Collected data:
****************************************

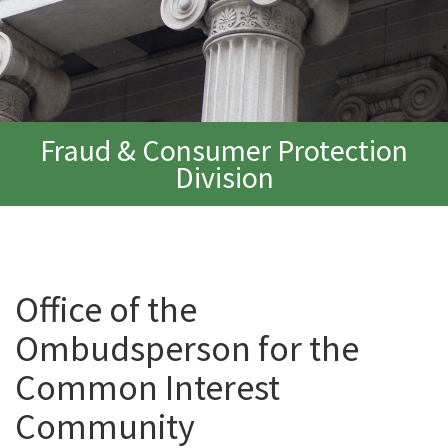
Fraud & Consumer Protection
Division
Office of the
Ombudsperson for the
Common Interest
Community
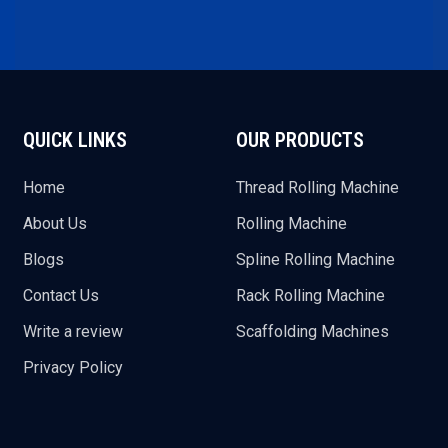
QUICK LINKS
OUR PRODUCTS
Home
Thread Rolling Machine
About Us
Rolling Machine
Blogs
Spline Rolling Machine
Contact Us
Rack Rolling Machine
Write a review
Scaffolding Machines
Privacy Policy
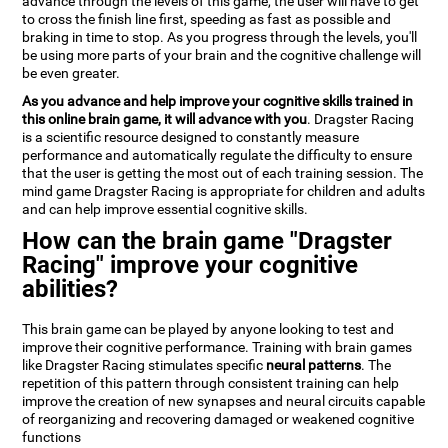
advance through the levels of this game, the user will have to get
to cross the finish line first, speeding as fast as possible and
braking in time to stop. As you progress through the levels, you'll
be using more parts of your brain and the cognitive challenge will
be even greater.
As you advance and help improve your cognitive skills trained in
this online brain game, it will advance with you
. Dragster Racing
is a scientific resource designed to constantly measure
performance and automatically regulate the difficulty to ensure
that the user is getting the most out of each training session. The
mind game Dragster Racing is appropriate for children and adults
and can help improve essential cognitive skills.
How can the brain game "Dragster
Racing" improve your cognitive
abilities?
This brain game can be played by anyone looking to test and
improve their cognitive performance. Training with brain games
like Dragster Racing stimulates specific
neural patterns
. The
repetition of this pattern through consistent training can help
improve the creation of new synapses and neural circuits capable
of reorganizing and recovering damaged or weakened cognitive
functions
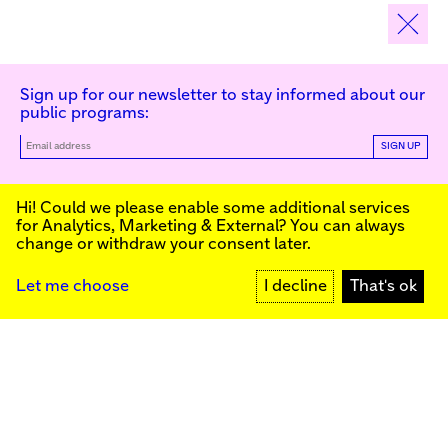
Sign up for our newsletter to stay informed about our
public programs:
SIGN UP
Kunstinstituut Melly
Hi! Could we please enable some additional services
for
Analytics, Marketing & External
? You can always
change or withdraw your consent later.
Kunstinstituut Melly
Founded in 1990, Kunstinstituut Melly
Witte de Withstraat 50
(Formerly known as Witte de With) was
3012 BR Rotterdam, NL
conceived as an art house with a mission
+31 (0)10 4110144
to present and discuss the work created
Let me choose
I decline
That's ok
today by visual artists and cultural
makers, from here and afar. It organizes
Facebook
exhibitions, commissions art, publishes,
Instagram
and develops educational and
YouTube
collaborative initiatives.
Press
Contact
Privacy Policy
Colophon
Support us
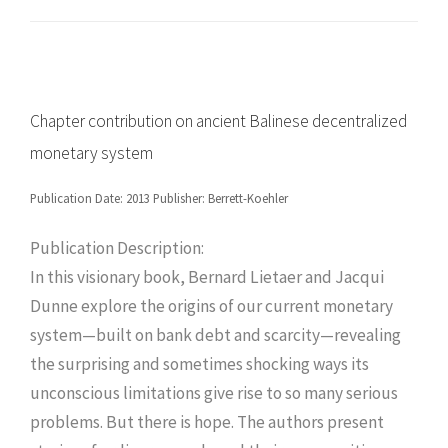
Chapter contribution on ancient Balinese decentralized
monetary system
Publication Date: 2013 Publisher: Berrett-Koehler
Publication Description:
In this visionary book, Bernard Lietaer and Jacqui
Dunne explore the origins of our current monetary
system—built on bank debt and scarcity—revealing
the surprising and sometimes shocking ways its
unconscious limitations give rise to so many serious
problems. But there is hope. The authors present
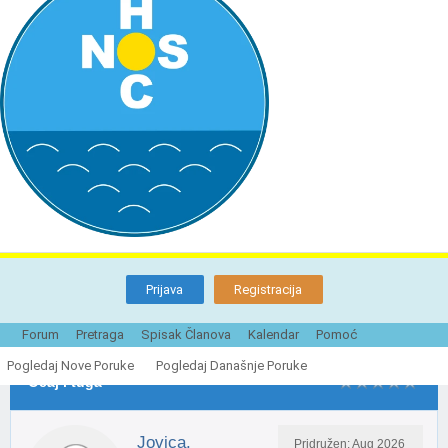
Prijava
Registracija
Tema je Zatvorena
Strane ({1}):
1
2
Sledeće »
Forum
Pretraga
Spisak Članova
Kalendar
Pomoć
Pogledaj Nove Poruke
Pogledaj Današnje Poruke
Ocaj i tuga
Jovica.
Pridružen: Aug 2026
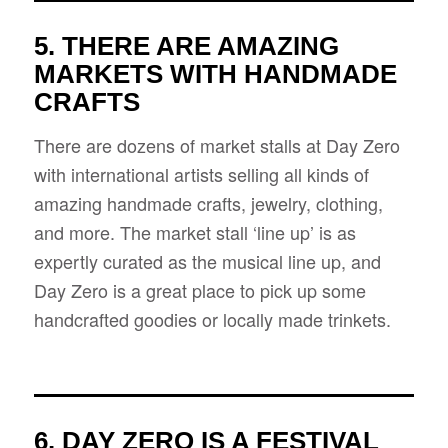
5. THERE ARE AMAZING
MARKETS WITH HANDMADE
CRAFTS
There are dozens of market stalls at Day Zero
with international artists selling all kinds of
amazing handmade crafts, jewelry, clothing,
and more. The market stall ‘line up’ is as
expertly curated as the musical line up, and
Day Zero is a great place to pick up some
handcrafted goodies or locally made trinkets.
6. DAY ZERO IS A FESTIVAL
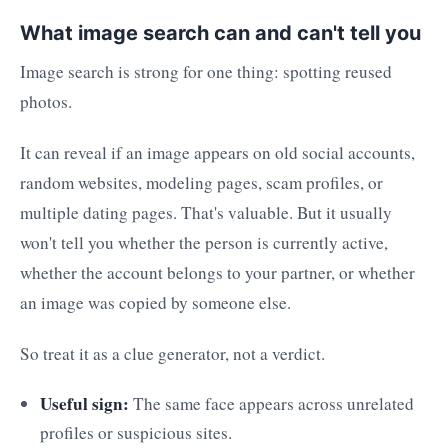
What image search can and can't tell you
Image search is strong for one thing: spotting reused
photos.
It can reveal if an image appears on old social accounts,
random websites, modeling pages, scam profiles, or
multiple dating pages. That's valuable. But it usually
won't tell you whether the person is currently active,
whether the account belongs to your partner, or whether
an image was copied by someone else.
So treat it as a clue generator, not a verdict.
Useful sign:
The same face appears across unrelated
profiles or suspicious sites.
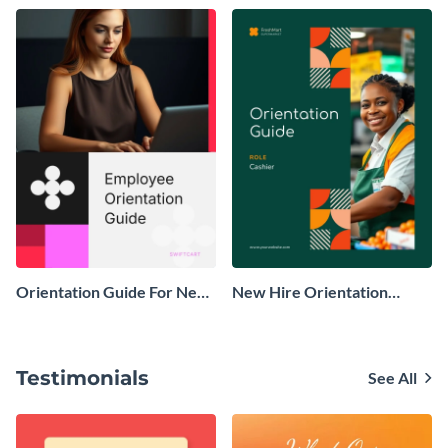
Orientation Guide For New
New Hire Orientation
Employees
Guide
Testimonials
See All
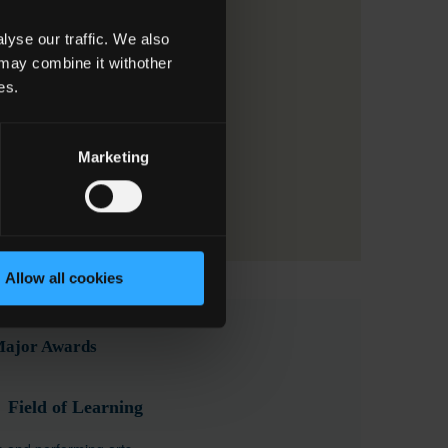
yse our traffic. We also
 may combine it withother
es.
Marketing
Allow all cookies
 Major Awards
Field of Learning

****************************************

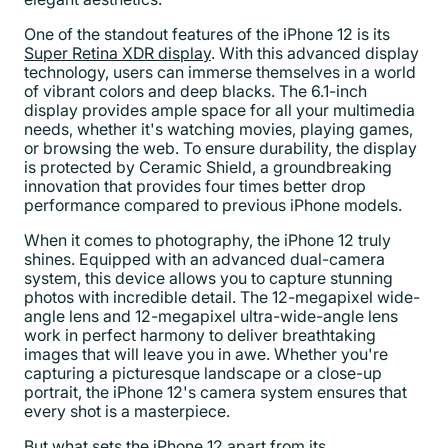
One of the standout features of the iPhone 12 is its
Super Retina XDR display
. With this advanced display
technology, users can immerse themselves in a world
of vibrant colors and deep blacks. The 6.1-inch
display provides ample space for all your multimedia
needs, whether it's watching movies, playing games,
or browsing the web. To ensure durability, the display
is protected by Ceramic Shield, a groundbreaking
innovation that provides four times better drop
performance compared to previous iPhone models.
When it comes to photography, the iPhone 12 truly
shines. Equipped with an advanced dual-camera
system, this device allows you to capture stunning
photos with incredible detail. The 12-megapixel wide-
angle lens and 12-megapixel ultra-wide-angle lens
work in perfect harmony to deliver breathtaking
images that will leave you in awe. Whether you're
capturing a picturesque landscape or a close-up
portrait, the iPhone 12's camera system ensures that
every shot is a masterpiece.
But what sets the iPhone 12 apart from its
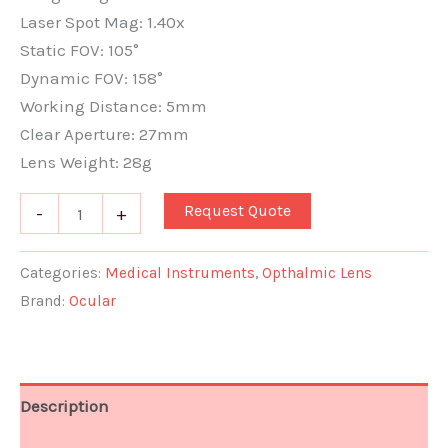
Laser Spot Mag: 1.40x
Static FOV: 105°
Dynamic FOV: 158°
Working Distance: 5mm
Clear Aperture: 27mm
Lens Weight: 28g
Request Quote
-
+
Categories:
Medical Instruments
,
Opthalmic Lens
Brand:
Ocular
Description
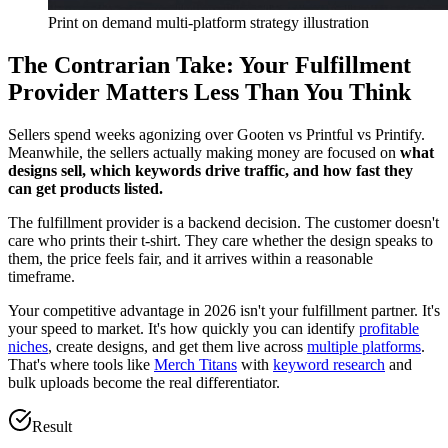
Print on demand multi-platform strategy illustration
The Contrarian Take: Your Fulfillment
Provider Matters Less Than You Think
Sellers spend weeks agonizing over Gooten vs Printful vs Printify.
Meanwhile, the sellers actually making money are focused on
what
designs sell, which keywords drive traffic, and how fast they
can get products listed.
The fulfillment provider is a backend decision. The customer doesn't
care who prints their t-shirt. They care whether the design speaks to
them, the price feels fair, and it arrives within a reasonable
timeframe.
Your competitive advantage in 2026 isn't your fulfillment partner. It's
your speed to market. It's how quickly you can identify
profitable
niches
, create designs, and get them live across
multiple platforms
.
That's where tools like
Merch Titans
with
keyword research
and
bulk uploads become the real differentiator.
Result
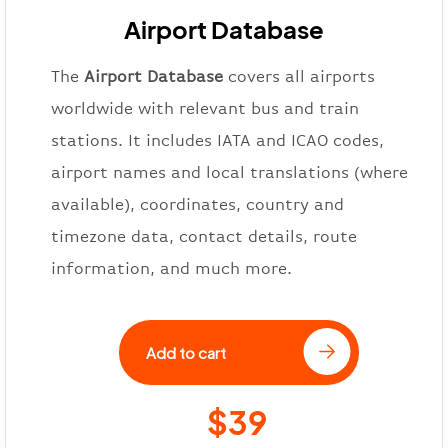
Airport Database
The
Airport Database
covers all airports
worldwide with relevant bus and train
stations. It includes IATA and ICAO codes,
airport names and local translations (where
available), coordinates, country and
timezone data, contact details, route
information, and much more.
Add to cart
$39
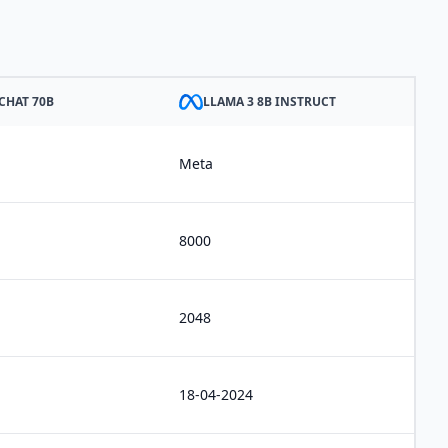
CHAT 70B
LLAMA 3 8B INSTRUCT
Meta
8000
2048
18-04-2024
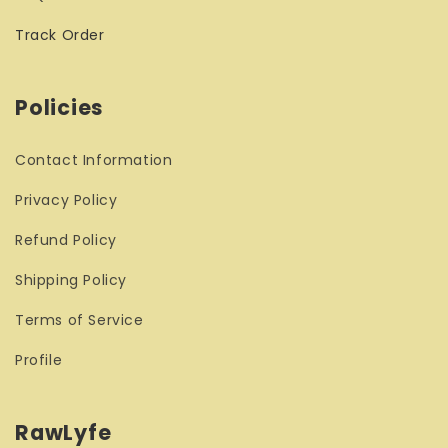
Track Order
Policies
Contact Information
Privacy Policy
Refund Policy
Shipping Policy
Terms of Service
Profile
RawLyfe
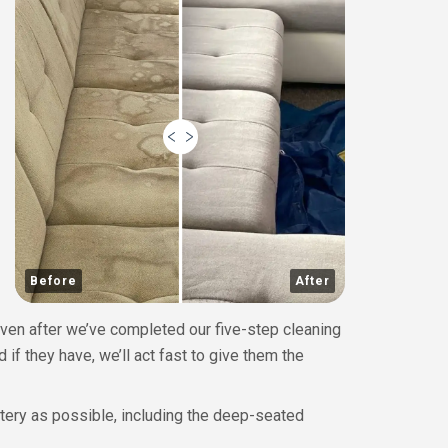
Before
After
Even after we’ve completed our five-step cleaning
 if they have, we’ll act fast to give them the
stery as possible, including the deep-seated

****************************************

Every line in the data that holds the string "iPhone" should be copied.

- _Exercise solution_
One of the standout features of the iPhone 12 is its
performance compared to previous iPhone models.
When it comes to photography, the iPhone 12 truly
portrait, the iPhone 12's camera system ensures that
But what sets the iPhone 12 apart from its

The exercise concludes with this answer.